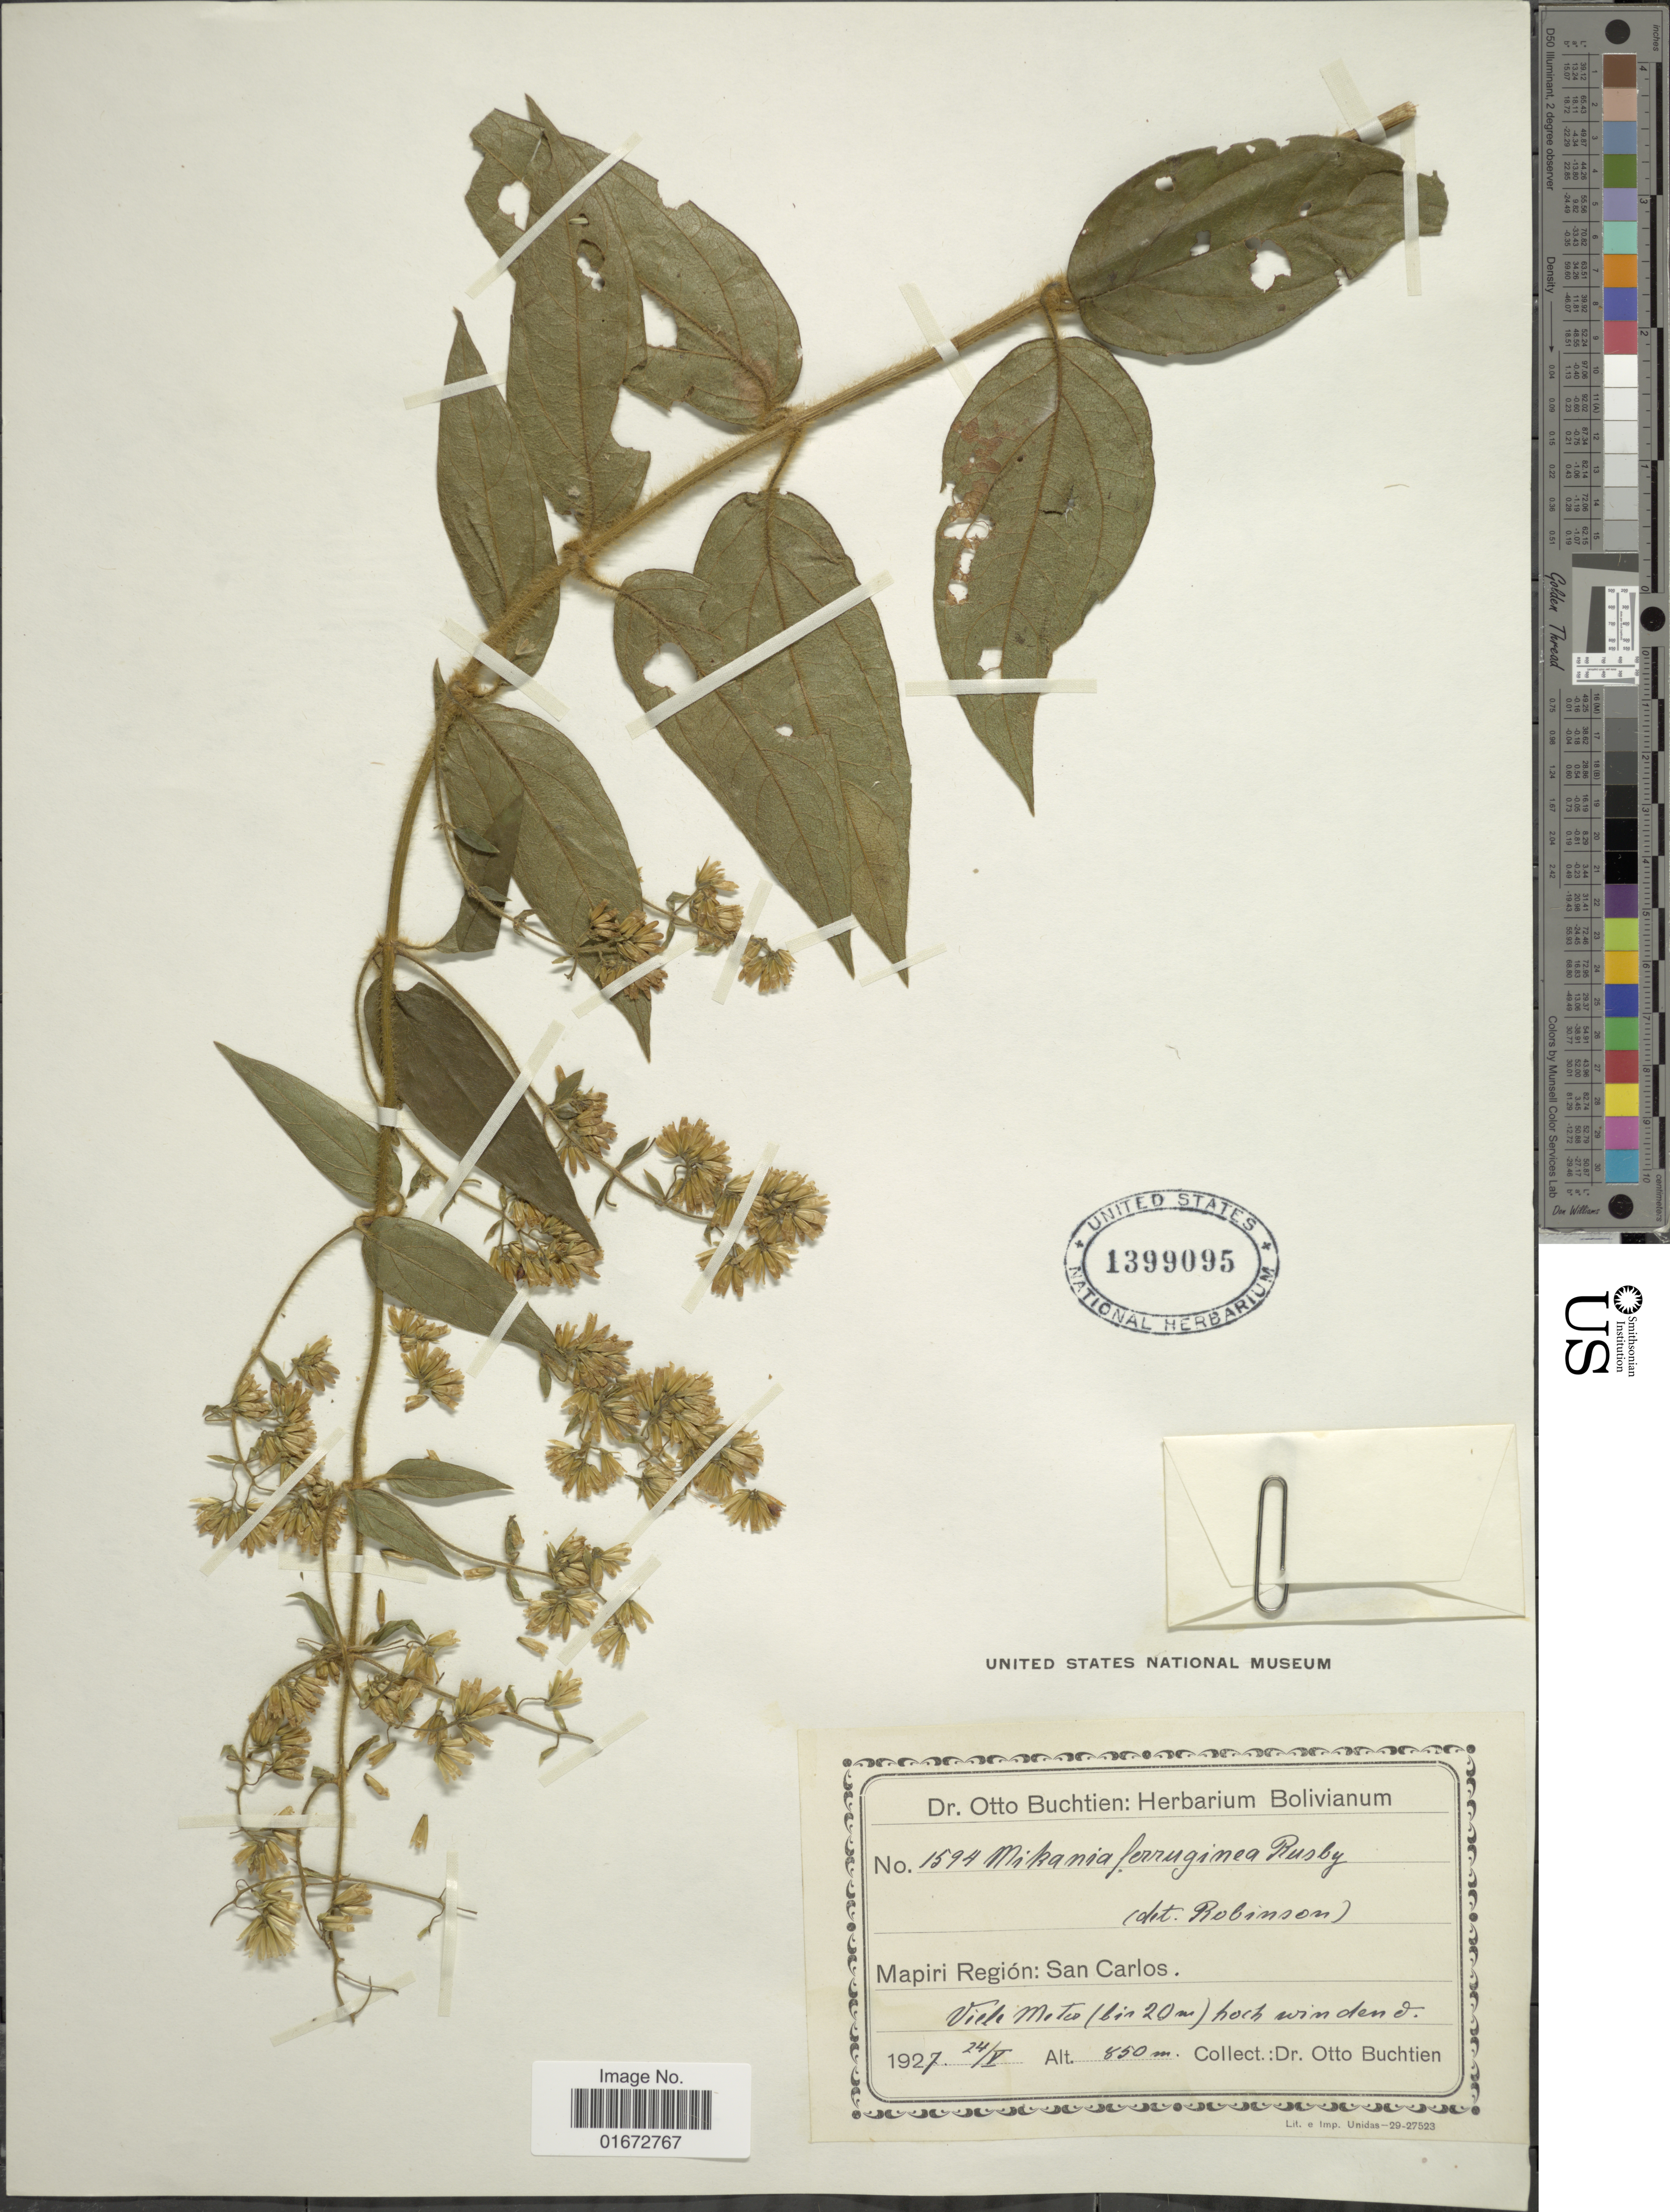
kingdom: Plantae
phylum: Tracheophyta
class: Magnoliopsida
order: Asterales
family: Asteraceae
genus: Mikania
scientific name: Mikania ferruginea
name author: (Rusby) Buchtien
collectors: O. Buchtien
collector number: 1594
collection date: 1927-05-24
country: Bolivia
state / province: La Paz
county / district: Mapiri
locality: Mapiri Región: San Carlos.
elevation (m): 850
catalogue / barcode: US 1399095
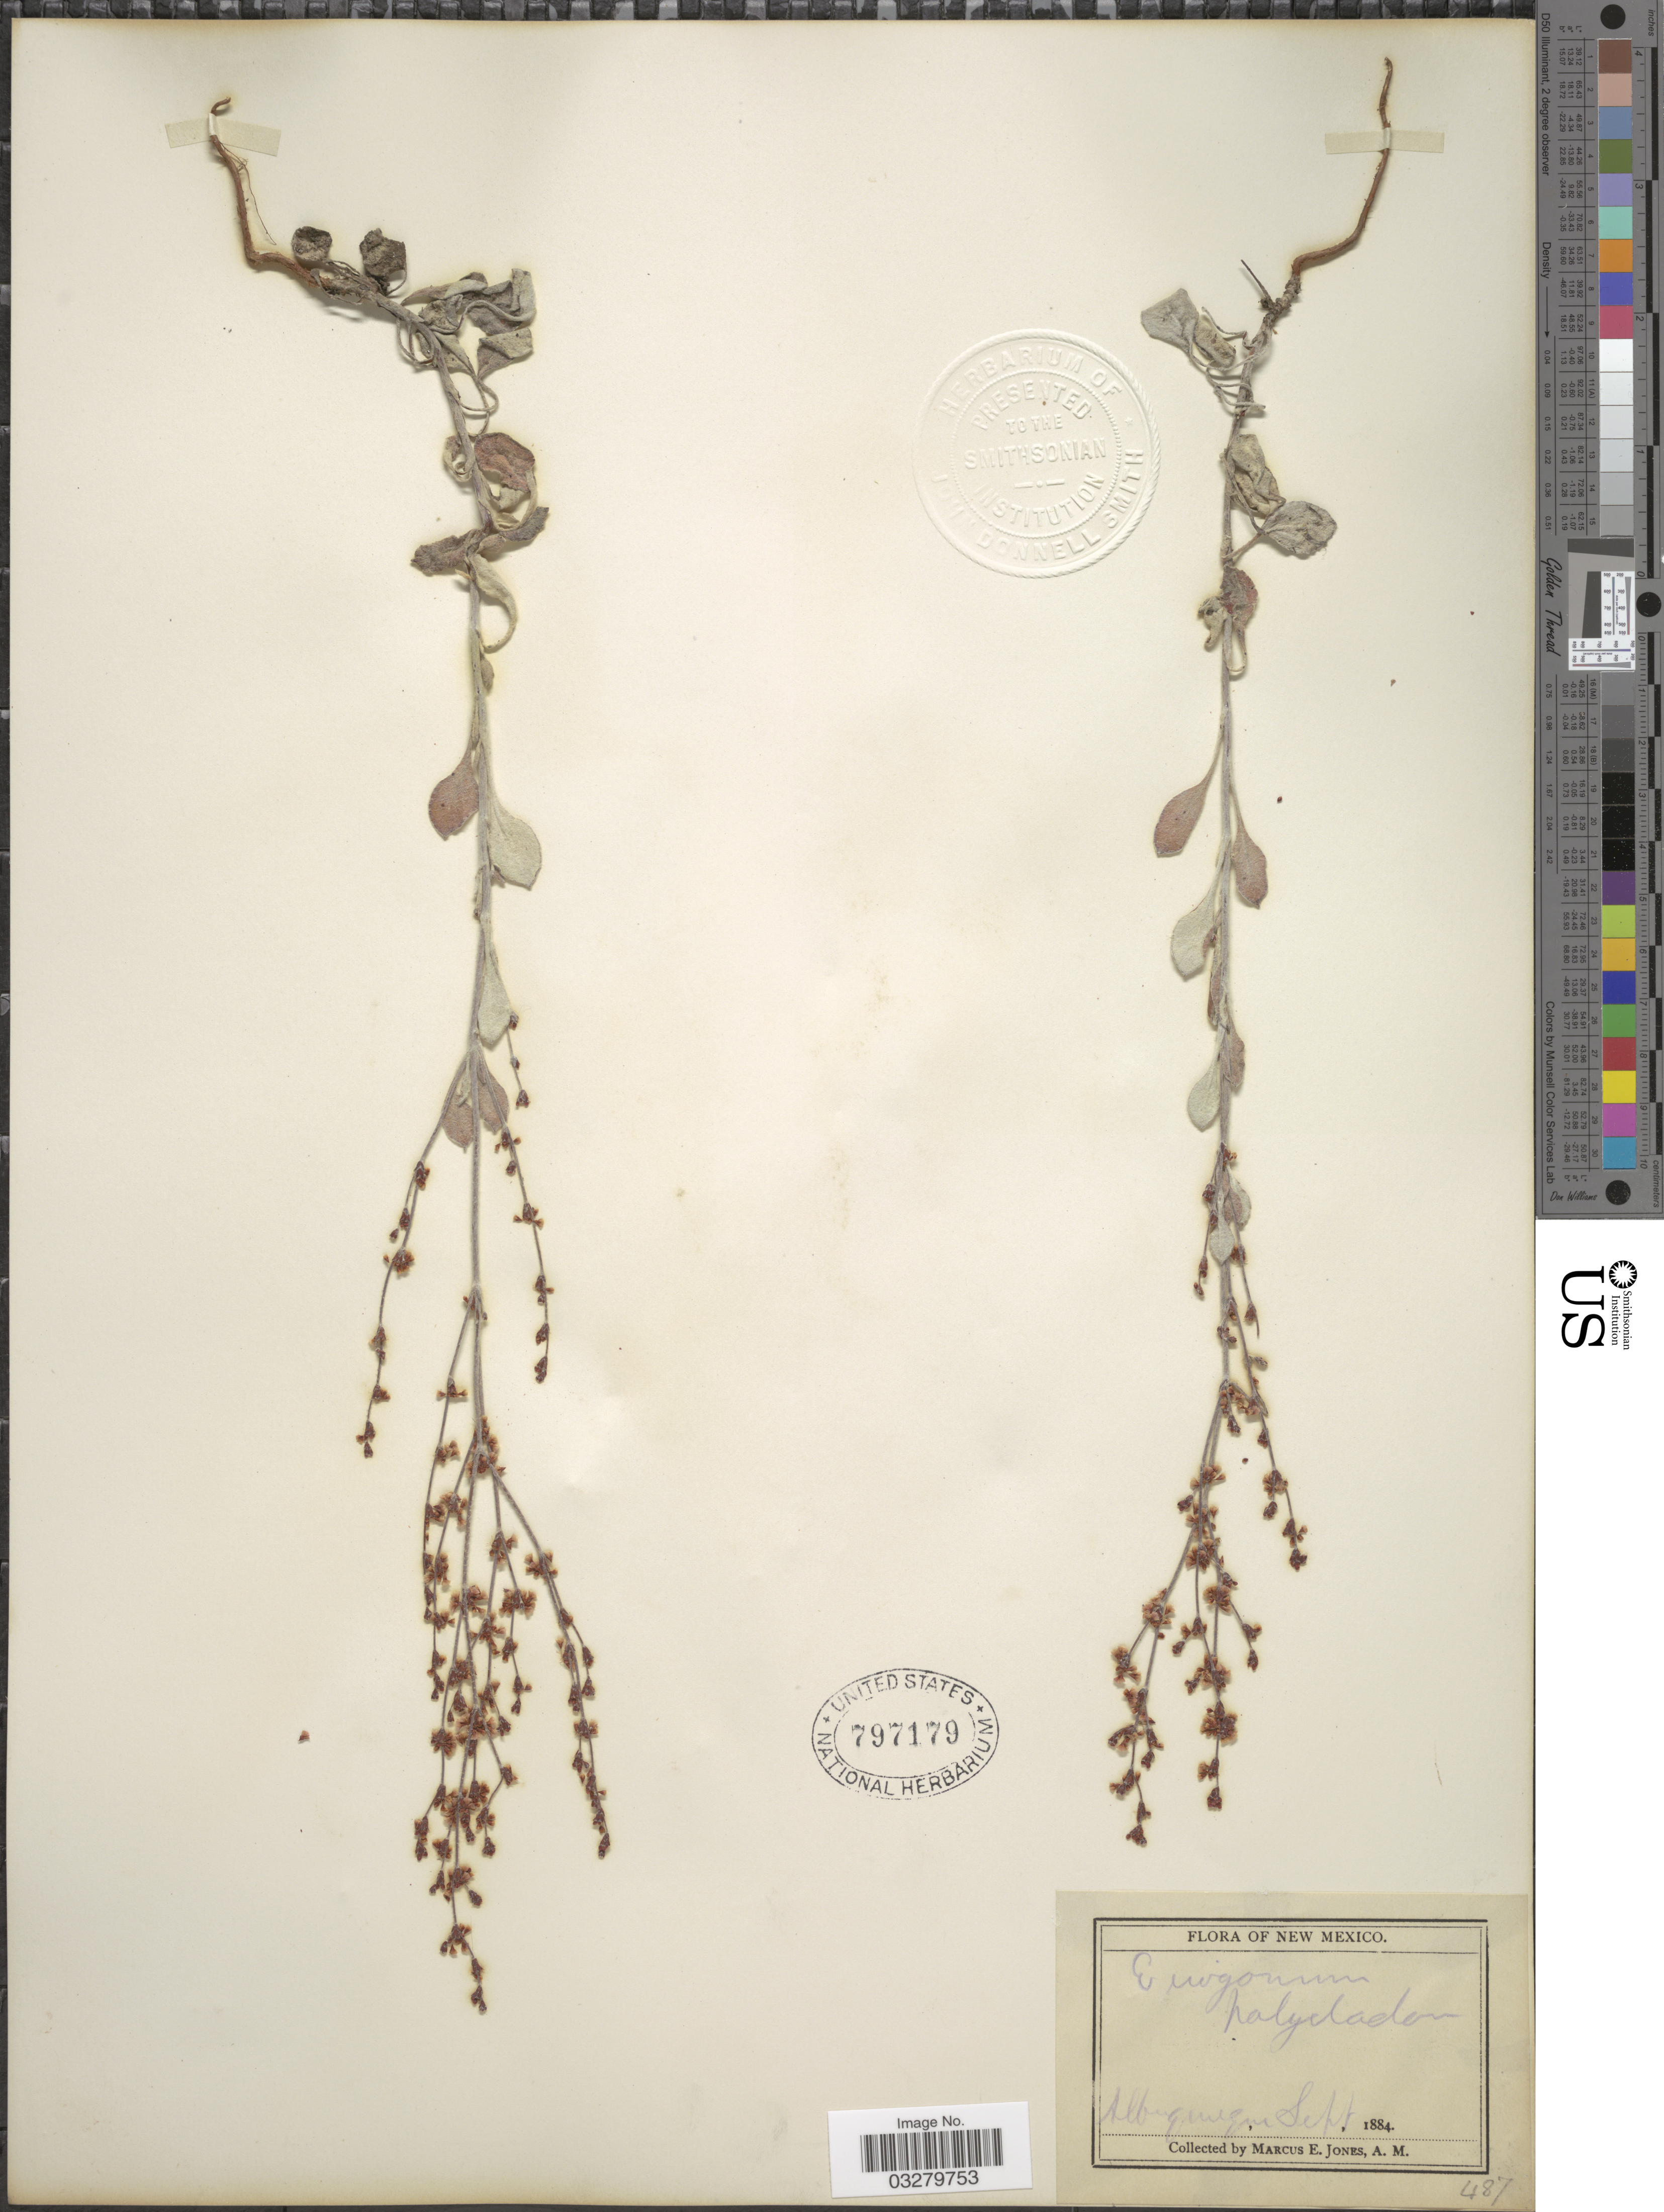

Required work: Print the records from the line containing "county / district: Mapiri" through the end of the records, including both ends, and leave the pictures out.

Task solution:
county / district: Mapiri
locality: Mapiri Región: San Carlos.
elevation (m): 850
catalogue / barcode: US 1399095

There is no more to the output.